• **WORK TASK**
In the records below, find the line with "cervix stained with" and the line with "staining of hepatocellular"; return exactly those lines and every line between them.

(Excerpts from a dataset)
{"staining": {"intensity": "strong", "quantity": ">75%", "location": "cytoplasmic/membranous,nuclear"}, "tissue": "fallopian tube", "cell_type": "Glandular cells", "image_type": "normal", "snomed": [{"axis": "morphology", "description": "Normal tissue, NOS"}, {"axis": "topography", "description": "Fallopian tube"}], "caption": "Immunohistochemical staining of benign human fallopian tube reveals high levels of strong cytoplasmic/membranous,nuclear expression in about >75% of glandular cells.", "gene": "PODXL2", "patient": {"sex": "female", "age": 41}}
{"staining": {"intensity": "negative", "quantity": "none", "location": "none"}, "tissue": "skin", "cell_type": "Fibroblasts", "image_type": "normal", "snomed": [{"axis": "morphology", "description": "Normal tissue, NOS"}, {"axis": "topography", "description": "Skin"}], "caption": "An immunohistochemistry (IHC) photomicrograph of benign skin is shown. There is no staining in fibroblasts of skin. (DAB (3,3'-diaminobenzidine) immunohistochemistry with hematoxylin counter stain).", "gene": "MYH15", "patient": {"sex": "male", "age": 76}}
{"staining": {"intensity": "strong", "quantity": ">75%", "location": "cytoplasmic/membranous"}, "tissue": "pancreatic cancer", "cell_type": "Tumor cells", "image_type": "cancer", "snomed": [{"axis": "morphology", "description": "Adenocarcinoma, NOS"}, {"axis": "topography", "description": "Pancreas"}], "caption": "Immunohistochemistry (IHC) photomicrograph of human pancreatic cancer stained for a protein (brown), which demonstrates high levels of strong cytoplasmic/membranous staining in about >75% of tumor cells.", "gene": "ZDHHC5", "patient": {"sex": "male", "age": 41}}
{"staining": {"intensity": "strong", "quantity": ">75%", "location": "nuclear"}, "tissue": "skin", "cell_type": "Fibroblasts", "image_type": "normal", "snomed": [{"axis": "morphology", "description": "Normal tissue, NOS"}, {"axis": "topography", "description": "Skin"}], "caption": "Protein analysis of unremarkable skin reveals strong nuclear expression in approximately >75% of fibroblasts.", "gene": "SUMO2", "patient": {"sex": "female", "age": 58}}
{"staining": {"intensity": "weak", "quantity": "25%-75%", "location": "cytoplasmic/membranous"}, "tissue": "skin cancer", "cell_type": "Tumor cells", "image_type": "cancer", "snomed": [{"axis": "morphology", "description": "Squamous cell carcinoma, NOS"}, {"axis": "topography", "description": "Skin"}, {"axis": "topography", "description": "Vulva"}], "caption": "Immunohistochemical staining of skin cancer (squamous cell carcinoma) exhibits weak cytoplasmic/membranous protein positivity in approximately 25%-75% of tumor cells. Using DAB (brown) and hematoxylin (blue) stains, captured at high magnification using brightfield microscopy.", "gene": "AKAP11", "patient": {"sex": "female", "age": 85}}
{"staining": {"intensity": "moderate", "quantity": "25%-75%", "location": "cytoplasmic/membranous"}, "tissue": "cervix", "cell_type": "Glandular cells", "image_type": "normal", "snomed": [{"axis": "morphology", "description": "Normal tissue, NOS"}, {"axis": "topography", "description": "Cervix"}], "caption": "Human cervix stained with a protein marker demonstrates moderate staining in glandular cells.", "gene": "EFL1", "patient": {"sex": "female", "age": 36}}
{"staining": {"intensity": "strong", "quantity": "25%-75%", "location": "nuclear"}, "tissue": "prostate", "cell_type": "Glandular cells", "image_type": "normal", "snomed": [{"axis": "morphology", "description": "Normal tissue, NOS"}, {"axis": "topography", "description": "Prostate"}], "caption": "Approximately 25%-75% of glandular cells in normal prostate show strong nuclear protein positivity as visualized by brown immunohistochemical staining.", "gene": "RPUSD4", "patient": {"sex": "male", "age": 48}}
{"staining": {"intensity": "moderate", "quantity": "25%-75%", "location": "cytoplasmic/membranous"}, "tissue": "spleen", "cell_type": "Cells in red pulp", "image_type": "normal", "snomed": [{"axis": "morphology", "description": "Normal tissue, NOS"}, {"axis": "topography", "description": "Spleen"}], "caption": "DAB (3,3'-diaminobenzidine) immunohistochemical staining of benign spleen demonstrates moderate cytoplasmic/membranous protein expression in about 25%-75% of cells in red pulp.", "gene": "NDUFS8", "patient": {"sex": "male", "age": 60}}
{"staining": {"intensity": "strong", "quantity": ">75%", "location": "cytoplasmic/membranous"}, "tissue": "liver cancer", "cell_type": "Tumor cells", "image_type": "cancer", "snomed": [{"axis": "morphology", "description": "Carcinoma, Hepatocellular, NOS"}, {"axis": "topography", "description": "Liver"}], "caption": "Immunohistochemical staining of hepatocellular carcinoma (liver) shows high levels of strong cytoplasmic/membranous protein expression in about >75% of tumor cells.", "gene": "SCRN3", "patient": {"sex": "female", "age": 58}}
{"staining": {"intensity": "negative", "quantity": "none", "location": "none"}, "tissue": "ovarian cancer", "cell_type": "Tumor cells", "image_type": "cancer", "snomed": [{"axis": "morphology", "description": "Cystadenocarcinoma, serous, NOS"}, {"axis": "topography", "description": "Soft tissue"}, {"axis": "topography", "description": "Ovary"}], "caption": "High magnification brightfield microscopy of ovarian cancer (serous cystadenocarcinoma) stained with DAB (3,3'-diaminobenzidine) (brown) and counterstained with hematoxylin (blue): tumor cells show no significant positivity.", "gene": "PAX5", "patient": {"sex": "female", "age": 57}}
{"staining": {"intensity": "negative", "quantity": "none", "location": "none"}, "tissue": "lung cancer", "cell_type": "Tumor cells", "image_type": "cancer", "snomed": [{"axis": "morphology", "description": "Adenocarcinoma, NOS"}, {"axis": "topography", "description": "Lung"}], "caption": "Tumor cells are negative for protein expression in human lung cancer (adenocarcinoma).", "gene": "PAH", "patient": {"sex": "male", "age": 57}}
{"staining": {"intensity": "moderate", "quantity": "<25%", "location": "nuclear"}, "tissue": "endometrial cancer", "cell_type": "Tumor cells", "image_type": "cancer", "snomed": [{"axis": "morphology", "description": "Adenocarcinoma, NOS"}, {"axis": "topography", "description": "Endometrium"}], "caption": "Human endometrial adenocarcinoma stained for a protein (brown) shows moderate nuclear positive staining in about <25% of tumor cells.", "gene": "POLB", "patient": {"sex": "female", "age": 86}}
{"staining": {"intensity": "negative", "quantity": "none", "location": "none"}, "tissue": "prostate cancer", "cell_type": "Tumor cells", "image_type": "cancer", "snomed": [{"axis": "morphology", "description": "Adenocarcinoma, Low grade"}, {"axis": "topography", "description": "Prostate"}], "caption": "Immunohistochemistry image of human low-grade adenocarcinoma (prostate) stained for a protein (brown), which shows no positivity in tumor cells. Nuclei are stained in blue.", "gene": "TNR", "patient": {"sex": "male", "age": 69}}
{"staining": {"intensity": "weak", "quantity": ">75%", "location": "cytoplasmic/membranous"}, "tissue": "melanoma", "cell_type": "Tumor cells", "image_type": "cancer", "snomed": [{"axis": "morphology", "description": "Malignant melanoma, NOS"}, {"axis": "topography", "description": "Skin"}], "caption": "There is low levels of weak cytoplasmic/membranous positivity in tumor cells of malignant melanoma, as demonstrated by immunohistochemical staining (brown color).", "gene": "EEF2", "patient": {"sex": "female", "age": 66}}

• **WRITTEN SOLUTION**
{"staining": {"intensity": "moderate", "quantity": "25%-75%", "location": "cytoplasmic/membranous"}, "tissue": "cervix", "cell_type": "Glandular cells", "image_type": "normal", "snomed": [{"axis": "morphology", "description": "Normal tissue, NOS"}, {"axis": "topography", "description": "Cervix"}], "caption": "Human cervix stained with a protein marker demonstrates moderate staining in glandular cells.", "gene": "EFL1", "patient": {"sex": "female", "age": 36}}
{"staining": {"intensity": "strong", "quantity": "25%-75%", "location": "nuclear"}, "tissue": "prostate", "cell_type": "Glandular cells", "image_type": "normal", "snomed": [{"axis": "morphology", "description": "Normal tissue, NOS"}, {"axis": "topography", "description": "Prostate"}], "caption": "Approximately 25%-75% of glandular cells in normal prostate show strong nuclear protein positivity as visualized by brown immunohistochemical staining.", "gene": "RPUSD4", "patient": {"sex": "male", "age": 48}}
{"staining": {"intensity": "moderate", "quantity": "25%-75%", "location": "cytoplasmic/membranous"}, "tissue": "spleen", "cell_type": "Cells in red pulp", "image_type": "normal", "snomed": [{"axis": "morphology", "description": "Normal tissue, NOS"}, {"axis": "topography", "description": "Spleen"}], "caption": "DAB (3,3'-diaminobenzidine) immunohistochemical staining of benign spleen demonstrates moderate cytoplasmic/membranous protein expression in about 25%-75% of cells in red pulp.", "gene": "NDUFS8", "patient": {"sex": "male", "age": 60}}
{"staining": {"intensity": "strong", "quantity": ">75%", "location": "cytoplasmic/membranous"}, "tissue": "liver cancer", "cell_type": "Tumor cells", "image_type": "cancer", "snomed": [{"axis": "morphology", "description": "Carcinoma, Hepatocellular, NOS"}, {"axis": "topography", "description": "Liver"}], "caption": "Immunohistochemical staining of hepatocellular carcinoma (liver) shows high levels of strong cytoplasmic/membranous protein expression in about >75% of tumor cells.", "gene": "SCRN3", "patient": {"sex": "female", "age": 58}}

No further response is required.